God’s love is stronger than my enemies’ threats



This week I’ve been challenged concerning the intentions of a major religious group. Their creed tells them they are the only true religion and anyone that does not worship as they do deserves to die.

The challenge says --- as we stood up against the Japanese and the Germans, we also need to stand up against this religious group. Otherwise, we will experience more events like Pearl Harbor and the holocaust. The argument is strong because unlike those two groups, the beliefs of this group are shared by all its members, whether they seem peacefully minded or not. 

Something in the challenge bothers me, not so much the content but the attitude of a few of the people who believe we must shut down these people. The Bible talks about defending our faith, which Christians must do, but it also talks about doing good to our enemies, not hating them and spreading warnings about them that seem filled with disgust and hatred. 

Yet there is another problem with the idea of ‘loving our enemies’ and that is knowing the nature of the love that God is commanding. Many Christians seem to think that love means toleration, giving in, letting those we love do whatever they want to do, including sin against us.

The Bible is filled with verses that tell us to love God and love one another. It offers a description of what love is and is not in 1 Corinthians 13, yet I believe the best description is in God himself.
So we have come to know and to believe the love that God has for us. God is love, and whoever abides in love abides in God, and God abides in him. (1 John 4:16)
John knew something about the love of God that the average person does not know. God’s love is not wishy-washy or permissive. When humanity fell into sin, His love set about His plan to redeem us and set us free from the dominion of sin. His ultimate goal is to transform us back into image-bearers, the purpose for which we were created. 

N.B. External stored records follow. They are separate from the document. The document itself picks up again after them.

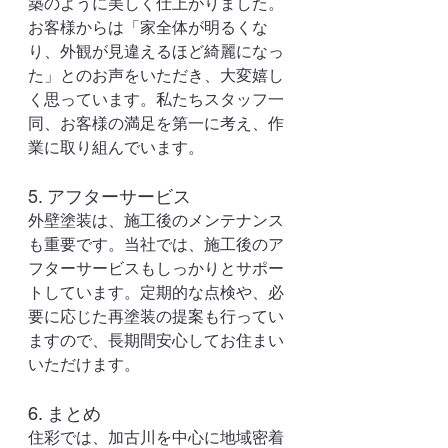
築のように美しく仕上がりました。
お客様からは「家全体が明るくな
り、外観が見違えるほど綺麗になっ
た」とのお声をいただき、大変嬉し
く思っています。私たちスタッフ一
同、お客様の満足を第一に考え、作
業に取り組んでいます。
5. アフターサービス
外壁塗装は、施工後のメンテナンス
も重要です。当社では、施工後のア
フターサービスもしっかりとサポー
トしています。定期的な点検や、必
要に応じた再塗装の提案も行ってい
ますので、長期間安心してお住まい
いただけます。
6. まとめ
住彩では、加古川を中心に地域密着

When God tells me of His love for me, I know that love is sacrificial and concerned for my eternal well-fare. He is not going to pat me on the head and tell me that I’m fine the way I am. If He were a God like that, I could not worship Him.

Yet the other extreme is also true; God’s love does not attack me for my disobedience and for ignoring Him and going my own way. Instead, He came to earth, put on human flesh, and died for me. He bore the punishment I deserve so that I might know Him. Because of Jesus, I know the love of God. If that love does not show up in the way I live, then I really don’t know what God is like.
Anyone who does not love does not know God, because God is love. (1 John 4:8)
When God tells me to love my enemies, He is not thinking about the human version of love. While He will never ask me to die for the sins of my enemies (Jesus already did that), He could ask me to die as a result of their sin rather than deny Him or my faith in Him. (It has been said that the church flourishes on the blood of the martyrs.)

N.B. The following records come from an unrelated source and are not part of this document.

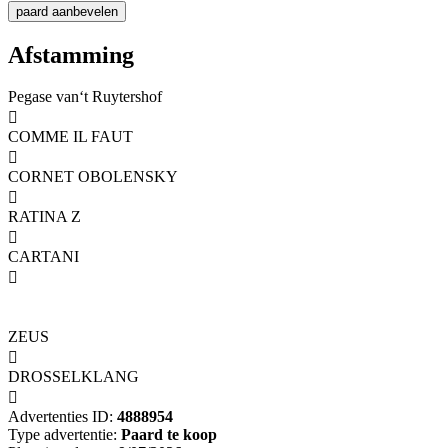
Afstamming
Pegase van‘t Ruytershof

COMME IL FAUT

CORNET OBOLENSKY

RATINA Z

CARTANI

ZEUS

DROSSELKLANG

Advertenties ID:
4888954
Type advertentie:
Paard te koop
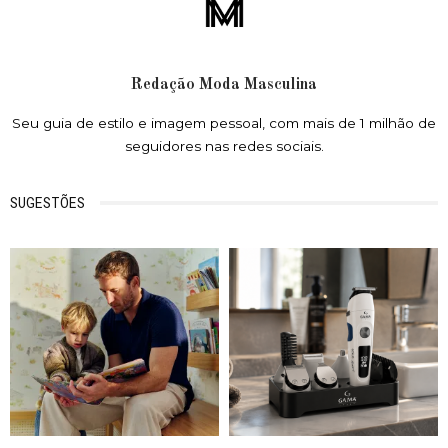
Redação Moda Masculina
Seu guia de estilo e imagem pessoal, com mais de 1 milhão de
seguidores nas redes sociais.
SUGESTÕES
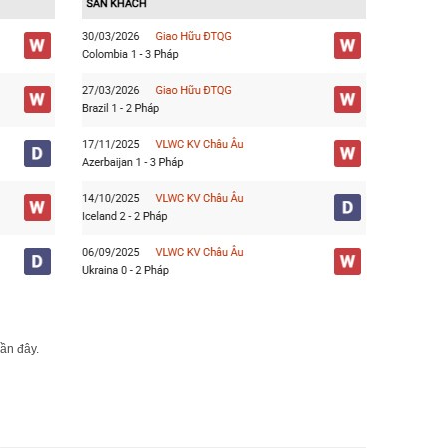
gần đây.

I don’t know if this religious group will overrun our part of the world, as some fear. The Bible says nothing about that, but it also does not mention the Japanese or Hitler. What it does say is that no matter what happens everyone eventually dies. And after that everyone faces the judgment of God. Those who believe in Jesus Christ, regardless of how we die, will spend eternity with Him. Those who do not, will not. 

As I think about the warnings, I sense that one group of people are thinking eternally, and because they are, they are more concerned about the souls who will perish than themselves. On the other hand, the other group who spread the same warning seem more concerned about their own comfort  and safety, even their own need to perpetuate a prideful “I’m right and they are wrong” attitude.

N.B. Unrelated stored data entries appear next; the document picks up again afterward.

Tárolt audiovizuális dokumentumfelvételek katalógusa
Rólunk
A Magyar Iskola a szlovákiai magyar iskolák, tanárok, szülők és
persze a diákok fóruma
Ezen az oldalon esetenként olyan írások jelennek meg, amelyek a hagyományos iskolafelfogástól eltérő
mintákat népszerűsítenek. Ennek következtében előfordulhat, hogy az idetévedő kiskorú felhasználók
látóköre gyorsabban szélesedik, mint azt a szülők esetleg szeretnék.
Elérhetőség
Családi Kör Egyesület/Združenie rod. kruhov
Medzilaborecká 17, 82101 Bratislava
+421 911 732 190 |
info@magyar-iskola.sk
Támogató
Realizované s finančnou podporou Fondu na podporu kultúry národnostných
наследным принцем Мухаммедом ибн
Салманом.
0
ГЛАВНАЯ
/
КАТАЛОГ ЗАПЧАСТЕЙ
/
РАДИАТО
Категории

God says that, “Whoever keeps his commandments abides in God, and God in him. And by this we know that he abides in us, by the Spirit whom he has given us” (1 John 3:24). Abiding in God is not about fear and hatred, but about that Holy Spirit assurance that I am secure, no matter what others do, including the enemies of Christianity. It is having confidence that because of the sovereignty of God, my destiny is safe in his hands. He calls me to always be ready to defend my faith, but never to fear or overpower those who threaten it or do not share it.